The in-kind donation builds upon the first-of-its-kind partnership between Siemens and a U.S. university, which was formalized with the Siemens One strategic alliance launched in 2012. This enhanced alliance extends the breadth and depth of the relationship between Siemens and Penn State in healthcare, infrastructure, energy, and sustainability. Penn State will continue to benefit from improved research collaborations, student programs, recruiting, and engagement across a wide range of academic programs.
As software plays an increasing role in the next era of manufacturing, the in-kind grant is designed to support programs at nine Penn State Commonwealth Campuses in the Philadelphia region and throughout Pennsylvania. These campuses will incorporate PLM software into student course work and research related to computer-aided-design, engineering simulation, industrial design, digital manufacturing and manufacturing management. Penn State Great Valley will use the PLM software as it builds a new Engineering Center and Multidisciplinary Engineering Design degree program in conjunction with the Abington and Brandywine campuses.
“The Siemens PLM software will be a crucial tool as we educate our students to become leaders and innovators in the manufacturing industry,” said Craig Edelbrock, chancellor of Penn State Great Valley.
“Manufacturing is the most sophisticated, forward-looking and innovative business function in the world today and we need to let students, parents and administrators know what these jobs look like and what students need to learn in order to get them,” said Eric Spiegel, president and CEO, Siemens USA. “Our enhanced partnership expands the longstanding relationship between Siemens and Penn State and offers students valuable academic and workforce opportunities to start careers in this high-tech industry.”

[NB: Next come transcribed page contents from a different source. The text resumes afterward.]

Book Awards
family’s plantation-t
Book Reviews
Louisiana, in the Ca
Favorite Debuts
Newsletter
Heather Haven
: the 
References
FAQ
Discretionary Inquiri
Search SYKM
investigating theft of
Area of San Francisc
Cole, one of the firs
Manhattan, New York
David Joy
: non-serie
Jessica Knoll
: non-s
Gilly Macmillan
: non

Through this enhanced alliance, students will develop the advanced manufacturing and design skills sought after by the more than 77,000 global customers who utilize Siemens’ software and technology solutions. More than 200 businesses throughout the state of Pennsylvania and in the Philadelphia region rely on Siemens’ PLM software including employers such as FMC Technologies and Kennametal Inc.

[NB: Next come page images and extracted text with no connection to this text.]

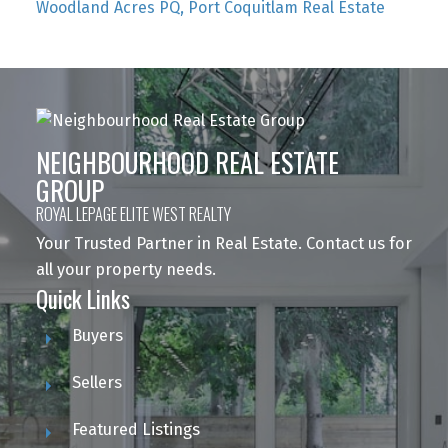
Woodland Acres PQ, Port Coquitlam Real Estate
NEIGHBOURHOOD REAL ESTATE
GROUP
ROYAL LEPAGE ELITE WEST REALTY
Your Trusted Partner in Real Estate. Contact us for
all your property needs.
Quick Links
Buyers
Sellers
Featured Listings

More than 6,100 Siemens employees are based in the Philadelphia area including more than 200 U.S. military veterans. Just outside of Philadelphia, Malvern is home to Siemens U.S. Healthcare business and also serves as the global headquarters for Siemens Healthcare IT business. Nearby in Plymouth Meeting, Siemens has a 12,000-square-foot manufacturing facility that produces ultrasounds, including Siemens’ wireless ultrasound – the Acuson Freestyle. Statewide, more than 7,600 Siemens employees work throughout Pennsylvania.